Aim of the exercise:
Write out, unaltered, each line from the top of the records below down to the line where "48: (588, 98, 0.30)" appears, that line included.

═══ Data to examine ═══

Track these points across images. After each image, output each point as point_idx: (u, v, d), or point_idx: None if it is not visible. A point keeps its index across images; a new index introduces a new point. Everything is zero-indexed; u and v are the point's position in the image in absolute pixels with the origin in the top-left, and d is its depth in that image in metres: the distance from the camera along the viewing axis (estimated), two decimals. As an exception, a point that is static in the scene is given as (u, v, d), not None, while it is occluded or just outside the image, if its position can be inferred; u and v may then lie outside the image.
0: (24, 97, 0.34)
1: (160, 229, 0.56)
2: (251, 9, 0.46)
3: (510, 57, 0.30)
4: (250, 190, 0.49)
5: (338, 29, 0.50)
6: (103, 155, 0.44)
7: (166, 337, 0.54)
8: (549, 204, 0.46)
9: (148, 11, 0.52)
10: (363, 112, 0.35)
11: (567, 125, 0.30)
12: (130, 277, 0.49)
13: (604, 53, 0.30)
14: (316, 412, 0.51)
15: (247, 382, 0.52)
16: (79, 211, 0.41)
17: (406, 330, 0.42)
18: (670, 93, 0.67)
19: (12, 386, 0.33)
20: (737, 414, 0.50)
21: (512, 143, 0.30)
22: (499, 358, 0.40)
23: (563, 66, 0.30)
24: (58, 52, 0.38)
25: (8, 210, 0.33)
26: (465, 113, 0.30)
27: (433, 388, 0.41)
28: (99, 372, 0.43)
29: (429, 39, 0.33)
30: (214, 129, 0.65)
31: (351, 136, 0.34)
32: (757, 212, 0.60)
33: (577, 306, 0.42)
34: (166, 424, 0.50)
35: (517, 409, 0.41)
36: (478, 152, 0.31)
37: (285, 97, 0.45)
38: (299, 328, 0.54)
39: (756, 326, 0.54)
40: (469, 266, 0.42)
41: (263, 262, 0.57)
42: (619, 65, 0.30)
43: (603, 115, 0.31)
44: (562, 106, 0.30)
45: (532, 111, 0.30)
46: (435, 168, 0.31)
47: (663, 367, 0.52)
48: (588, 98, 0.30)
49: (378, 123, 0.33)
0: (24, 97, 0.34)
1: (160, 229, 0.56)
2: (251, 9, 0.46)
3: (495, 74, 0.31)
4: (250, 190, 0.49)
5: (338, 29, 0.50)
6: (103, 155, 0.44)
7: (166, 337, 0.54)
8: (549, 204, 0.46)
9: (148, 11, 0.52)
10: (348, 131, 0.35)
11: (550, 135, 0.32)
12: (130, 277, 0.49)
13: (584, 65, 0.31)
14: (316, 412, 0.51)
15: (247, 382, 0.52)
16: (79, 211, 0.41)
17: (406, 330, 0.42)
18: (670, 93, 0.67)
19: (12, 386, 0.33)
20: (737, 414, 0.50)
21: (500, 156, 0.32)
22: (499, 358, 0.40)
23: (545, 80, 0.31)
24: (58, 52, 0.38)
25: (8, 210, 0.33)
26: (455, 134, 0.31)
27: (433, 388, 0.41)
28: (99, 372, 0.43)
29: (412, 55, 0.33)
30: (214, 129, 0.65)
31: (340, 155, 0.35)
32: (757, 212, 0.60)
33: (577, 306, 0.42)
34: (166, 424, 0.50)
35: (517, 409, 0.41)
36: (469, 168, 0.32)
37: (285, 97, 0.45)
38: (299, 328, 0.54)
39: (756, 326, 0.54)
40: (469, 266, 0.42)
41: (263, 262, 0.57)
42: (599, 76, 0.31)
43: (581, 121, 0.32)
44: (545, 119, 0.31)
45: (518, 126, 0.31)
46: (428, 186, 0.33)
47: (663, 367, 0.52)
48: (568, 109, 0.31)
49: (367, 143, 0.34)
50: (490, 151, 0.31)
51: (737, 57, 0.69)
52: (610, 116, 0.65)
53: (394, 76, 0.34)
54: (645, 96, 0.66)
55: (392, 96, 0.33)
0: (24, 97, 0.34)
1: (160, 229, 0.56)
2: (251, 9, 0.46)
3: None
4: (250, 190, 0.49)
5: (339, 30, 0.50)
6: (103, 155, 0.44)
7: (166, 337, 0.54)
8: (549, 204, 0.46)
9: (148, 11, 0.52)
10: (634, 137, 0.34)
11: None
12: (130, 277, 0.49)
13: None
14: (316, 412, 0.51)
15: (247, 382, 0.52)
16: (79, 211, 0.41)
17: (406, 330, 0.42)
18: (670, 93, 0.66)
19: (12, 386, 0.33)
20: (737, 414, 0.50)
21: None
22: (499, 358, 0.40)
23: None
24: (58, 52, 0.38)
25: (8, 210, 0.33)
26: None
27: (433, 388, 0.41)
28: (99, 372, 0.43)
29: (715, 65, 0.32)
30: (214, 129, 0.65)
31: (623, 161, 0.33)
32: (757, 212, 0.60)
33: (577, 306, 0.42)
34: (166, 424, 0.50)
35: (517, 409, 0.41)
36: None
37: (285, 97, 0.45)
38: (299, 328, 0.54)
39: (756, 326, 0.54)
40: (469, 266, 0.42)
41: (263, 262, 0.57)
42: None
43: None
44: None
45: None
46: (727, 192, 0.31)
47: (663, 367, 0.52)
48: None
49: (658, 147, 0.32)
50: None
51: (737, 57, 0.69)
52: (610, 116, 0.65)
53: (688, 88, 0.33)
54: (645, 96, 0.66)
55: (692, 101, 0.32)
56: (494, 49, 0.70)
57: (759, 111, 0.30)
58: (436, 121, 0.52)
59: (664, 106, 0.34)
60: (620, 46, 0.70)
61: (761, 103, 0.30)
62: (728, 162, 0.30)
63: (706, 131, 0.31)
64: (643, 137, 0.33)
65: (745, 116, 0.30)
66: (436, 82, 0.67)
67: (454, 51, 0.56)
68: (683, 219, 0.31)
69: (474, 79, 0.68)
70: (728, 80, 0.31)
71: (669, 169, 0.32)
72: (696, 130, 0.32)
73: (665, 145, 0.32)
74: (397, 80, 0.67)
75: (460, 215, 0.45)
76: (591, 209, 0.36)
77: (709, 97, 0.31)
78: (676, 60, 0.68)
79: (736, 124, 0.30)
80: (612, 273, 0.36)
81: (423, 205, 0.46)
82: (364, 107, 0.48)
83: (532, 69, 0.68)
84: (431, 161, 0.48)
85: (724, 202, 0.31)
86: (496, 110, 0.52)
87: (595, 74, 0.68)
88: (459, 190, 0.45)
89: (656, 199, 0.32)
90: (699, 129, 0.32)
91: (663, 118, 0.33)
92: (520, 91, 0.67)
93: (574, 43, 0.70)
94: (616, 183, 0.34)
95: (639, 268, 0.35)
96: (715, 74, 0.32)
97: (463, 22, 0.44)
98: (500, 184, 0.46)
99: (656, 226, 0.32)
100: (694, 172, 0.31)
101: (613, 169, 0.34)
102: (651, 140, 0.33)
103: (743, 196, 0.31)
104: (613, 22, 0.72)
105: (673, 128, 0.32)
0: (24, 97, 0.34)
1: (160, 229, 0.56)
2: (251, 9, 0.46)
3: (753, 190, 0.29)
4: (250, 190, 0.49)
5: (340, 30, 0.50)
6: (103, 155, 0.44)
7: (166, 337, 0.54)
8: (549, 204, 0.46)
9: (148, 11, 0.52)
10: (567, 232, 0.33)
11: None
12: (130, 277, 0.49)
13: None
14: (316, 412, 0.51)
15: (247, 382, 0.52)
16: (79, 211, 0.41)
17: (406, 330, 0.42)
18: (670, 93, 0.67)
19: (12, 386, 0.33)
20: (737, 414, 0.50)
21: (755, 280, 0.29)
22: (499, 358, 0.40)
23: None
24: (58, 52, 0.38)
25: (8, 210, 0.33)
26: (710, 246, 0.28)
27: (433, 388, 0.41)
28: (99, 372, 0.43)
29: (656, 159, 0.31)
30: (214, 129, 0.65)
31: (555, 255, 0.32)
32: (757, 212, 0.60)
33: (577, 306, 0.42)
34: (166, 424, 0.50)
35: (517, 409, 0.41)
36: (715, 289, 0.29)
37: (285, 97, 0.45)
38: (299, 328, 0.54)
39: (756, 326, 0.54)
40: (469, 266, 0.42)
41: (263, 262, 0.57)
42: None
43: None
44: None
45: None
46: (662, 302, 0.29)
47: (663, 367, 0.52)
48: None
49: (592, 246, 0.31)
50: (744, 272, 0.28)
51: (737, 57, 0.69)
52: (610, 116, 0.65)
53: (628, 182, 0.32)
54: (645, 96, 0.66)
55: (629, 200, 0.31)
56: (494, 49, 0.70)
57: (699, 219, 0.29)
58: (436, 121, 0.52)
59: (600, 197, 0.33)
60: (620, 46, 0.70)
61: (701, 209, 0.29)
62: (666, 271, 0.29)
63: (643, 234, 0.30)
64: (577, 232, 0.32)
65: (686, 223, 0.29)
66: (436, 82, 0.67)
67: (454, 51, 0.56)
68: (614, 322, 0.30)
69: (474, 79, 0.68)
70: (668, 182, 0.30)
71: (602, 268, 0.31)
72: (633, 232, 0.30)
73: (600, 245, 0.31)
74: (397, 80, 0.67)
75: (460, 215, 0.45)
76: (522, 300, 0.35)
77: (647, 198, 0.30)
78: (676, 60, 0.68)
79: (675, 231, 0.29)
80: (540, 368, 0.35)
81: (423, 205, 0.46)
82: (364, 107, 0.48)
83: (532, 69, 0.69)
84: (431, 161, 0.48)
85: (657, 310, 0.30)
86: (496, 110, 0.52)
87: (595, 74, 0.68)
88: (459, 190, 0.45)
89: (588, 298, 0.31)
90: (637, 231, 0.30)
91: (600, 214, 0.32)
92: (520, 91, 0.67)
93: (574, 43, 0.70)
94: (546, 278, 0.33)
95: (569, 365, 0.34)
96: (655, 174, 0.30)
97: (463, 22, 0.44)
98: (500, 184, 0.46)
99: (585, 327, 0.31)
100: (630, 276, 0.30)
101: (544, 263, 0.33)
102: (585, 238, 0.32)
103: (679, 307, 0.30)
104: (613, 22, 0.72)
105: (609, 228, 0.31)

═══

Expected output:
Track these points across images. After each image, output each point as point_idx: (u, v, d), or point_idx: None if it is not visible. A point keeps its index across images; a new index introduces a new point. Everything is zero-indexed; u and v are the point's position in the image in absolute pixels with the origin in the top-left, and d is its depth in that image in metres: the distance from the camera along the viewing axis (estimated), two decimals. As an exception, a point that is static in the scene is given as (u, v, d), not None, while it is occluded or just outside the image, if its position can be inferred; u and v may then lie outside the image.
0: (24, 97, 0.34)
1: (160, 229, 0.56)
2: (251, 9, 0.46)
3: (510, 57, 0.30)
4: (250, 190, 0.49)
5: (338, 29, 0.50)
6: (103, 155, 0.44)
7: (166, 337, 0.54)
8: (549, 204, 0.46)
9: (148, 11, 0.52)
10: (363, 112, 0.35)
11: (567, 125, 0.30)
12: (130, 277, 0.49)
13: (604, 53, 0.30)
14: (316, 412, 0.51)
15: (247, 382, 0.52)
16: (79, 211, 0.41)
17: (406, 330, 0.42)
18: (670, 93, 0.67)
19: (12, 386, 0.33)
20: (737, 414, 0.50)
21: (512, 143, 0.30)
22: (499, 358, 0.40)
23: (563, 66, 0.30)
24: (58, 52, 0.38)
25: (8, 210, 0.33)
26: (465, 113, 0.30)
27: (433, 388, 0.41)
28: (99, 372, 0.43)
29: (429, 39, 0.33)
30: (214, 129, 0.65)
31: (351, 136, 0.34)
32: (757, 212, 0.60)
33: (577, 306, 0.42)
34: (166, 424, 0.50)
35: (517, 409, 0.41)
36: (478, 152, 0.31)
37: (285, 97, 0.45)
38: (299, 328, 0.54)
39: (756, 326, 0.54)
40: (469, 266, 0.42)
41: (263, 262, 0.57)
42: (619, 65, 0.30)
43: (603, 115, 0.31)
44: (562, 106, 0.30)
45: (532, 111, 0.30)
46: (435, 168, 0.31)
47: (663, 367, 0.52)
48: (588, 98, 0.30)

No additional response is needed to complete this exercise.